§ READING PASSAGE:
Most TikTok users who get permanently banned have to start over. Millions of creators with followings have had to accept that reality.
Noshirvan gets banned, then unbanned, which eliminates any theory that this is a fluke.
TikTok’s Danesh Noshirvan Liability: How Does a Permanently Banned User Post From a Permanently Banned Account?
There are a few possible explanations. None reflects well on TikTok, which claims it has spent $2 billion on trust and safety.
Explanation 1: Someone Inside TikTok Let Him Back In (True)
TikTok’s ban enforcement is handled by an automated system. The system still shows Noshirvan as banned.
Someone with backend access — an engineer, a trust and safety employee, or someone with administrative privileges — could have reactivated the account without updating the enforcement record. This could mean a rogue employee acted independently, a policy reversal was made without documentation, or someone inside the company did Noshirvan a favor.
LUTHMANN NOTE: If Danesh is to be believed, a TOP EXECUTIVE at TikTok (or Byte Dance, its parent company) reinstated his account.
Explanation 2: He Tricked His Way Back In (True)
The ban worked for eight days. Noshirvan was locked out. Someone or something unlocked the account. His restoration might have involved deception.
TikTok employs thousands of customer service agents worldwide. Most of them handle routine complaints: a hacked account, a lost password, a video wrongly removed. They can restore accounts. What they may not have is the context to know why a particular account was banned in the first place.
Noshirvan could have contacted TikTok support through a back channel, posing as someone else, submitting a fabricated claim of wrongful termination, or simply working the system until he reached a low-level agent who saw a locked account and a convincing request. The enforcement system never gets updated because the restoration didn’t go through the team that imposed the ban.
TikTok also has automated account recovery systems — email verification, phone verification, and identity confirmation. If Noshirvan found a way to trigger one of those processes that overrode the ban without routing through the appeals team, he could have reactivated the account without any human at TikTok approving it.

§ DATASET RECORDS:
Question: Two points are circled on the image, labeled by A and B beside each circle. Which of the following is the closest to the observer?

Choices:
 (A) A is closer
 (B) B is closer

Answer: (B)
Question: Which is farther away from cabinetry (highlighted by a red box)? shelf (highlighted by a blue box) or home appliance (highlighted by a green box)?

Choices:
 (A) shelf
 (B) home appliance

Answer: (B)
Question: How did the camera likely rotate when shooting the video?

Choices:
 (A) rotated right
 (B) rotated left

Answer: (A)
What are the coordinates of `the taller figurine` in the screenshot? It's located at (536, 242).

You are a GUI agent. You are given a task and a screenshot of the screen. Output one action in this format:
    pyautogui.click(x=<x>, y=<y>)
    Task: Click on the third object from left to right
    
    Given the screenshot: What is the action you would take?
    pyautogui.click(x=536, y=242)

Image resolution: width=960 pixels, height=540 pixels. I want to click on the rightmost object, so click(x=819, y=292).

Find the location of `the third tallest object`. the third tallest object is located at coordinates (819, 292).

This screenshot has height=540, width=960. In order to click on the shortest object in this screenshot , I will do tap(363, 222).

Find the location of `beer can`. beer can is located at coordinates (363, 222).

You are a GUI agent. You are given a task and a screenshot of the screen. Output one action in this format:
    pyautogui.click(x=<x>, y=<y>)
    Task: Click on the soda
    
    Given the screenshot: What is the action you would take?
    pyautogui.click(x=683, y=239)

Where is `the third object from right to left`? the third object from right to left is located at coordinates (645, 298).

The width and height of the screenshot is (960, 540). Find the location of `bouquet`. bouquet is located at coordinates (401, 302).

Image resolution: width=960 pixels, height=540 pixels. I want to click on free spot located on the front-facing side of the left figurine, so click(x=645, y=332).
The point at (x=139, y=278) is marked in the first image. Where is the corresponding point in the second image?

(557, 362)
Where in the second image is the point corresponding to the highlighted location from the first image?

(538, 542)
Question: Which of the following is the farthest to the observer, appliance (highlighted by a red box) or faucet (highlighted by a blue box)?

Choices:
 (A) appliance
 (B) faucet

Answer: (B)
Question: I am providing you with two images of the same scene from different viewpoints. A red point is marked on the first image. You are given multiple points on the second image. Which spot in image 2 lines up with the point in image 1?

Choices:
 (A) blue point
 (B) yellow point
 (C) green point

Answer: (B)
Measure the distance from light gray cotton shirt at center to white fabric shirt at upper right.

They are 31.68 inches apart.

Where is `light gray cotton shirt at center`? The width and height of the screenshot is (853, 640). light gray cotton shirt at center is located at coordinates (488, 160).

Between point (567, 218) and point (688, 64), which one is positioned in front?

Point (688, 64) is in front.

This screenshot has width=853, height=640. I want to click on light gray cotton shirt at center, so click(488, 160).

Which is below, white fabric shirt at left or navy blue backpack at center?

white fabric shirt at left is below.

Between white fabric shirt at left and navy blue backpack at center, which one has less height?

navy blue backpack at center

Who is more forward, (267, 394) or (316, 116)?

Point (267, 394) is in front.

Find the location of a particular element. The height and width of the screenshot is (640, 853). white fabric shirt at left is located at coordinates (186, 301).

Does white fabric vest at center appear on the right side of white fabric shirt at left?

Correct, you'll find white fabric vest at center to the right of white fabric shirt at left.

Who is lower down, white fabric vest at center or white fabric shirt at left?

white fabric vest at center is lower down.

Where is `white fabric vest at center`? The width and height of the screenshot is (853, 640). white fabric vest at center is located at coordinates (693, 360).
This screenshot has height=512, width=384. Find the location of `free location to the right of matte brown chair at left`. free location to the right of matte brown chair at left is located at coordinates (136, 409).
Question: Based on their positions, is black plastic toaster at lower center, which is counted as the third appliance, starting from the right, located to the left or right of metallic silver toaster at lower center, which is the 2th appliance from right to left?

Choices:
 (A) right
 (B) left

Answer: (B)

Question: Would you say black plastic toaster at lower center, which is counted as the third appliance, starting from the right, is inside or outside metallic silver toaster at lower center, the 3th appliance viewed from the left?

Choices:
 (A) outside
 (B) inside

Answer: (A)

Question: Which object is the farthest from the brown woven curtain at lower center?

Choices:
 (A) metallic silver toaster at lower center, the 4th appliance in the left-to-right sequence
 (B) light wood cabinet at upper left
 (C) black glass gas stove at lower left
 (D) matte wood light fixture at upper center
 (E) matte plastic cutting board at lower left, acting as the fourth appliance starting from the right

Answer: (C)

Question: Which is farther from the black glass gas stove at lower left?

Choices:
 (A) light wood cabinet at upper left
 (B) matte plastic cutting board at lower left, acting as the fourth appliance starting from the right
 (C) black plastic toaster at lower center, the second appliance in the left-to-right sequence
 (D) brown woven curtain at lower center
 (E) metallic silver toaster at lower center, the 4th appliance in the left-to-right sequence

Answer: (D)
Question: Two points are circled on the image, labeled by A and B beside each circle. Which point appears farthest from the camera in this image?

§ SET OF TASKS:
- 1) Transcribe the passage from the article on Danesh Noshirvan's TikTok ban, starting at "There are a" and ending at "reinstated his account.".
- 2) In the article on Danesh Noshirvan's TikTok ban, how much does TikTok claim to have spent on trust and safety?

§ PER-TASK ANSWERS:
- 1)
There are a few possible explanations. None reflects well on TikTok, which claims it has spent $2 billion on trust and safety.
Explanation 1: Someone Inside TikTok Let Him Back In (True)
TikTok’s ban enforcement is handled by an automated system. The system still shows Noshirvan as banned.
Someone with backend access — an engineer, a trust and safety employee, or someone with administrative privileges — could have reactivated the account without updating the enforcement record. This could mean a rogue employee acted independently, a policy reversal was made without documentation, or someone inside the company did Noshirvan a favor.
LUTHMANN NOTE: If Danesh is to be believed, a TOP EXECUTIVE at TikTok (or Byte Dance, its parent company) reinstated his account.

- 2) $2 billion.